> Exercise prompt
Every line with "Steigerwald" in it must be copied from the data.

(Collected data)
—————

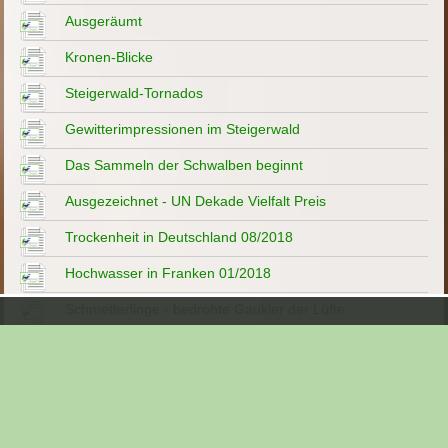
Ausgeräumt
Kronen-Blicke
Steigerwald-Tornados
Gewitterimpressionen im Steigerwald
Das Sammeln der Schwalben beginnt
Ausgezeichnet - UN Dekade Vielfalt Preis
Trockenheit in Deutschland 08/2018
Hochwasser in Franken 01/2018
Schmetterlinge - bedrohte Gaukler der Lüfte
Wenn es Herbst wird im Steigerwald
Herbstimpressionen
Eine Starengalerie ..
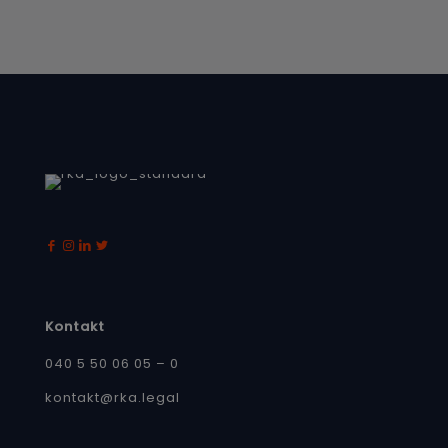
Kontakt
040 5 50 06 05 – 0
kontakt@rka.legal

—————

> Output
Steigerwald-Tornados
Gewitterimpressionen im Steigerwald
Wenn es Herbst wird im Steigerwald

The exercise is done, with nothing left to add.